Si las encuestas son débiles para predecir el futuro, entonces ¿para qué nos sirven? Si no debemos mostrar resultados de preguntas sobre intención de voto sin subrayar que no son la manera más adecuada de medir escenarios, ¿qué se debería preguntar? Si entendemos la relación existente entre creencias, actitudes e intenciones de comportamientos, es fácil inferir que es necesario profundizar en estos tres niveles, no sólo en el último. Sin este mapa es difícil hacer un análisis cabal y llegar a entender hacia donde puede inclinarse la opinión pública. Queda claro así el tercer problema: qué preguntas son más adecuadas en un momento y cuáles en otro.
Las preguntas que hoy aparecen en los medios suelen estar enfocadas en lo coyuntural, centradas en medir la opinión, algo sumamente volátil; de allí su corta vigencia y la necesidad de contar con otra medición rápidamente.
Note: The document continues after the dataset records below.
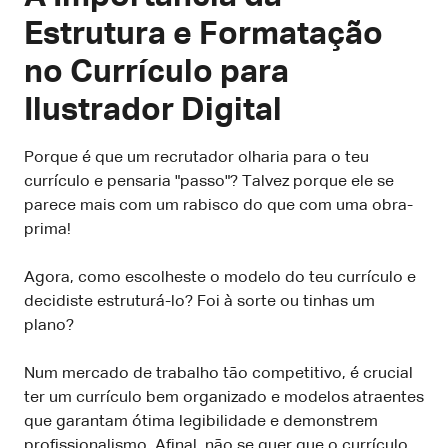
Estrutura e Formatação
no Currículo para
Ilustrador Digital
Porque é que um recrutador olharia para o teu
currículo e pensaria "passo"? Talvez porque ele se
parece mais com um rabisco do que com uma obra-
prima!
Agora, como escolheste o modelo do teu currículo e
decidiste estruturá-lo? Foi à sorte ou tinhas um
plano?
Num mercado de trabalho tão competitivo, é crucial
ter um currículo bem organizado e modelos atraentes
que garantam ótima legibilidade e demonstrem
profissionalismo. Afinal, não se quer que o currículo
Existe déficit de información en torno a temas como la descentralización, la percepción ciudadana sobre las funciones que debe cumplir el Estado —qué se espera de él y cómo se evalúa si cumple o no sus funciones—, la forma como se vive la globalización, el cómo se vivió la pandemia, qué cambios se han producido en las y los peruanos tras la decepción de ser uno de los países más golpeados por ella, cuál es nuestra real actitud hacia la diversidad, o preguntas relacionadas con la discriminación, la tolerancia, la reacción ante la autoridad, ante las leyes, entre otras.
La falta de profundidad en los estudios tiene como consecuencia que no se hable actualmente de nuevas categorías desde las cuales entender al país post pandemia. Algunas instituciones han intentado mediciones más profundas, pero se han ido por la repetición de lo ya indagado, innovando muy poco en la búsqueda de nuevas categorías en las cuales segmentar a los ciudadanos.
Las encuestas deben contribuir a que conozcamos qué está pasando en nuestra sociedad, cuáles son los ejes que la movilizan, la magnitud de los movimientos o tendencias que se están produciendo. El déficit en este terreno es enorme, principalmente porque el origen de su diseño está en buscar incidencia y no en promover reflexión. Este es un problema difícil de solucionar.